Figure 2. BCR-induced signals trigger phosphorylation of ERK1/2 in mult-HCL.

Figure 2

The BD phosflow assay system was used to measure phosphorylation of ERK1/2 following BCR stimuli. Cells were stimulated using goat F(ab’)2 anti-Ig antibodies for indicated times, fixed, permeabilised and CD19HICD11cHI lymphocytes examined for intensity of phosphorylated ERK1/2 staining. Patterns of ERK1/2 phosphorylation reflected induced calcium flux. Two representative examples are shown. Upper Panel: In IgD−ve mult-HCL Case 3 anti-IgG or κ stimuli induce Ca2+ flux and ERK1/2 phosphorylation. Notably, sIgM shown not to induce Ca2+ flux did not trigger ERK1/2 phosphorylation. Lower panel: In IgD+ mult-HCL Case 7, ERK1/2 phosphorylation patterns again reflected Ca2+ flux, both in intensity and type of signal.
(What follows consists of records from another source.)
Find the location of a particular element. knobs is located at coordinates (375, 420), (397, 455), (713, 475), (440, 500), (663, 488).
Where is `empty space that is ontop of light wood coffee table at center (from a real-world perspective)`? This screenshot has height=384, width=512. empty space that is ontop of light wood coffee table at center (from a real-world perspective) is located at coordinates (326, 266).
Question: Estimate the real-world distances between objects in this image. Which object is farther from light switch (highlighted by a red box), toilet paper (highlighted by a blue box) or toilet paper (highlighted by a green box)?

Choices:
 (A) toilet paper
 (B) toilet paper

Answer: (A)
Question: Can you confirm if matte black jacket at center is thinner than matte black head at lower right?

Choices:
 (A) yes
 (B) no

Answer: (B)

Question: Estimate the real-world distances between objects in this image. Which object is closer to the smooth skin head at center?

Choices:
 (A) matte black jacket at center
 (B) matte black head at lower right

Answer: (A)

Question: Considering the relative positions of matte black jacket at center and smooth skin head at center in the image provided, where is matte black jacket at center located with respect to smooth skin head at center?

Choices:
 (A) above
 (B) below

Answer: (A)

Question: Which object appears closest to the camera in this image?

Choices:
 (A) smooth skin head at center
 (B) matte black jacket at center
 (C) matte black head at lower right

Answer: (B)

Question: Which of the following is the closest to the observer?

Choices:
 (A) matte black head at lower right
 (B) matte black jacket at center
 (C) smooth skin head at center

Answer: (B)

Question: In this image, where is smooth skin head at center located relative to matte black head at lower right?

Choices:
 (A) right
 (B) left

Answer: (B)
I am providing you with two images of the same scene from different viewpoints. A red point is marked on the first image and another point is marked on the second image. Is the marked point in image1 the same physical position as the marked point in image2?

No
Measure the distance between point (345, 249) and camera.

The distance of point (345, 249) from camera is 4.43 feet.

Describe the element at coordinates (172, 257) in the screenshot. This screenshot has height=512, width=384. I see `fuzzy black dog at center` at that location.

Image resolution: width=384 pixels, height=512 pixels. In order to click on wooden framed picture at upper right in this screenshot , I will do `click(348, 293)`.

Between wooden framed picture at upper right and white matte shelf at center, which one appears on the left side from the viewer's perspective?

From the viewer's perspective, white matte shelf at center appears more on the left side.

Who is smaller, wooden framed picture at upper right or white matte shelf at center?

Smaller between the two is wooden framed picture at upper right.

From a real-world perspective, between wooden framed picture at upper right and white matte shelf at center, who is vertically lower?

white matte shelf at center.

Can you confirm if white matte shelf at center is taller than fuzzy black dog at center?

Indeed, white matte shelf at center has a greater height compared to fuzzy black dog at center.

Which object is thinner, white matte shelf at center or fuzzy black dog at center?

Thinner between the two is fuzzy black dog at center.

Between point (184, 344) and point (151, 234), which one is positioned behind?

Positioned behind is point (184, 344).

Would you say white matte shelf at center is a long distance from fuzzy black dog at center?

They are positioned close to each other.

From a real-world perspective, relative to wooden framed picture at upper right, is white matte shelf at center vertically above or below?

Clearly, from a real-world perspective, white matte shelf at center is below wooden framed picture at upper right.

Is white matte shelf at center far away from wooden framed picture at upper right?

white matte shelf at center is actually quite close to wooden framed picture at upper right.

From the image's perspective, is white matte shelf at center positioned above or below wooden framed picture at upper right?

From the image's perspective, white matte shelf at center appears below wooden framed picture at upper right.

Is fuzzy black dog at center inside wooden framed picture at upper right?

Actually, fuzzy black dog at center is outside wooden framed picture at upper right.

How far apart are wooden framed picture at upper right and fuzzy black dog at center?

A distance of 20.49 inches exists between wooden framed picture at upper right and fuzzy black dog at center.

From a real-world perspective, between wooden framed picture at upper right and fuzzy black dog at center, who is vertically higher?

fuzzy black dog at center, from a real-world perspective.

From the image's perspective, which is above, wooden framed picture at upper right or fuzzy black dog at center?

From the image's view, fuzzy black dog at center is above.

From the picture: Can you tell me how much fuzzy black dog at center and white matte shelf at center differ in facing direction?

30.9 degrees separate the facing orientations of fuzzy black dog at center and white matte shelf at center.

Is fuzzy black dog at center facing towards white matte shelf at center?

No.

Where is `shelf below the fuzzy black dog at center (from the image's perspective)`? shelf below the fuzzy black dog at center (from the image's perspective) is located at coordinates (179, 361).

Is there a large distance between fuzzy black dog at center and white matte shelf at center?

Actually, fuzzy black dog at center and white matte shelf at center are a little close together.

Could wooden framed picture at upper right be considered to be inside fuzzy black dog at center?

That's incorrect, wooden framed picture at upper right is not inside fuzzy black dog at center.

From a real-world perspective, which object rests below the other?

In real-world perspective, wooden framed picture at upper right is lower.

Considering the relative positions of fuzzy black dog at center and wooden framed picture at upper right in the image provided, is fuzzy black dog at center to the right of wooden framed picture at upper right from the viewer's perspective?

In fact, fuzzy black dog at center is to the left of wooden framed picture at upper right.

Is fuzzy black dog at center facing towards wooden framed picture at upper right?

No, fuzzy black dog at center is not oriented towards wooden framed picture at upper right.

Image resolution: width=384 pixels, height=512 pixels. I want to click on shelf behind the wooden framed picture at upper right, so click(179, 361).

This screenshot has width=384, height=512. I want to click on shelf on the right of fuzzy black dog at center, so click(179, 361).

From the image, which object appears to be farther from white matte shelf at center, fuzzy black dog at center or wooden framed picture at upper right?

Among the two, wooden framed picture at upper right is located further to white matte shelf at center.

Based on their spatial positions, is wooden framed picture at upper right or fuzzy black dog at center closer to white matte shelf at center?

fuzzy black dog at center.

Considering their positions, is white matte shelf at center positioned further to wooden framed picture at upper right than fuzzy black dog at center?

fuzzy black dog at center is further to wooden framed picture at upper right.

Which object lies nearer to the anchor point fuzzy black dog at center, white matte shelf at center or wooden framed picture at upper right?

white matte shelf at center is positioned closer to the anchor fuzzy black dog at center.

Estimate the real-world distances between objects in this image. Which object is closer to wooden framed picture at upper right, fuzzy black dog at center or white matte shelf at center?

For example IgG-induced calcium flux was of low intensity and slow (Table 1), which is mirrored by the ERK1/2 phosphorylation kinetics observed. Both panels: Note that at early time points (1–2 minutes) a non-specific response is commonly observed in response to addition of antibody, as can be seen with anti-IgM and anti-λ negative controls in Case 3.